Hey gals. The draw on my Genetix is one of the smoothest draws I've experienced. Solid wall...I'll just say this. Before my Genetix I was shooting a Hoyt Alpha Max, At the 2010 ATA I had the oportunity to try several bows...really liked a few of the PSE's, but I just wasn't sold. In my mind I needed a bow that would put my Hoyt down.. At the time I just didn't think anyone out there would beat what I was shooting at the time. I truely loved my AM32. Then I shot the Genetix..... WOW. I went home and a few days later ordered the Genetix and sold my Hoyt. Enough said.


----------



## Foxy-x-Hunter (Jun 27, 2009)

Thanks for all the great info goofyswife! 
Hey ladies I see alot of men on here looking for info. on the right bow for their significant other..lets keep this rolling and maybe it will help some lucky women get an awsome new bow! And it will help the guys narrow down the field.


----------



## Foxy-x-Hunter (Jun 27, 2009)

ttt


----------



## grimjeeper (Nov 1, 2005)

Wifes Darton ds3800 is on the way. Will post speeds when it gets here. She just sold her alpine siena 26.5 draw 48# 244gr arrow at 285fps.


----------



## Foxy-x-Hunter (Jun 27, 2009)

:bump2:


----------



## Archry Princess (May 28, 2009)

absolutecool said:


> Mathews Prestige...48 lbs, 252 grain arrow..283fps
> Hoyt maxxis 35...48 lbs, 252 grain arrow...283fps


Absolutecool - What is your draw length? I'm only getting 265 fps with around the same specs with a 24.5" dl.


----------



## grimjeeper (Nov 1, 2005)

darton came in 26.5 draw, 50#, 260 grn arrow, loaded string (peep & loop) = 304 fps


----------



## Atomic ShocKer (Feb 18, 2010)

Foxy-x-Hunter said:


> 74 LBS!!! I'm with ya on that one redhairedfury!
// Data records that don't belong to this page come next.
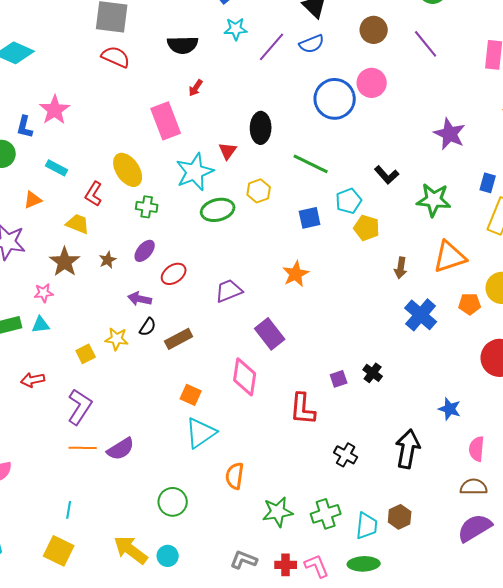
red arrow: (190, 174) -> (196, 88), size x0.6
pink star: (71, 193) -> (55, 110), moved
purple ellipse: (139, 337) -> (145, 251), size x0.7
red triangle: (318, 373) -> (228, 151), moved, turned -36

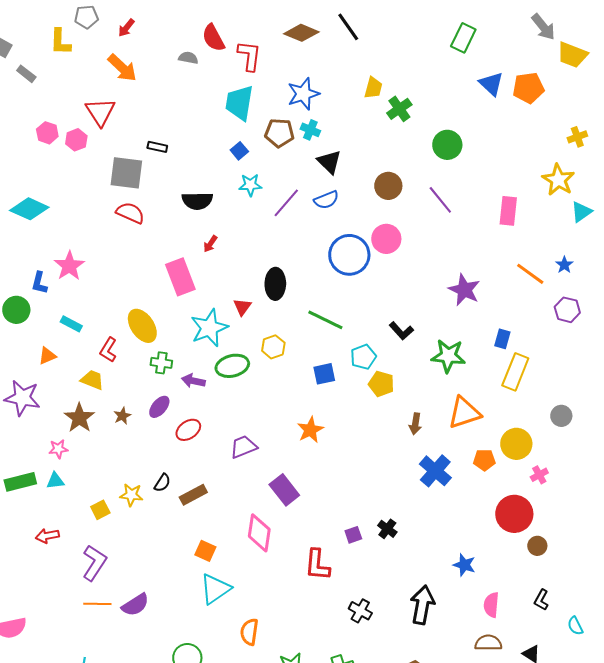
purple arrow: (140, 299) -> (193, 381), moved

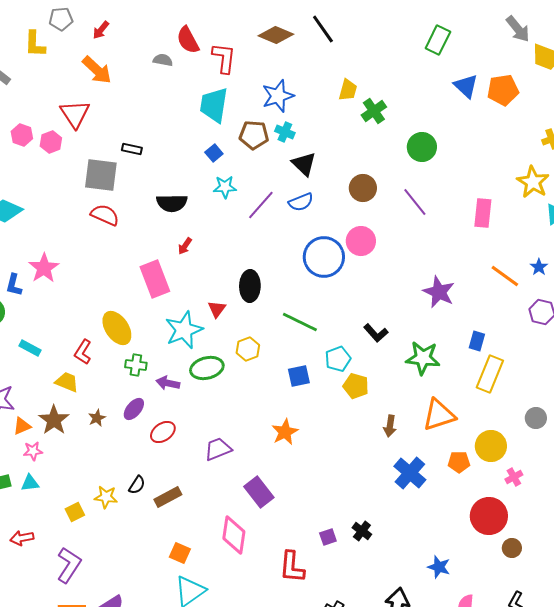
cyan rectangle: (71, 324) -> (30, 348), moved
orange triangle: (47, 356) -> (22, 426), moved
I tried to draw 60 lb. the other day and didn't even budge it! I guess I need to eat more spinach lol.
> And..did I mention I geared this question toward SHORT draw lengths and LOWER draw weight? Just checking... I don't want this to turn into a bunch of men bragging about how fast their bows are. This is intended for women to compare their shooting equipment and to help each other understand what different bows feel like and perform like!
> Don't get me wrong...if you are a women that has a 27.5 DL and can shoot 65lb or more then I envy you because you have unlimited options as far as picking up a bow in a shop and test shooting it.
> Maybe I should have started this thread around 280fps-290fps...who's got it??
> This weekend (hopefully) I'll be able to chrono. a Heartbreaker at 26.5 and 50lb @ 5grns./lb. I'll be sure to post it ASAP!


I agree. So normally I just troll around and never post about bows, not wanting to sound like a fan boy. But I myself just bought a Destroyer 350 and that thing is a PIG to draw back. I have no problems pulling my Katera set at 72lbs but the Destroyer set at 65 damn near kills me. Damn girl all the power to yeah!


----------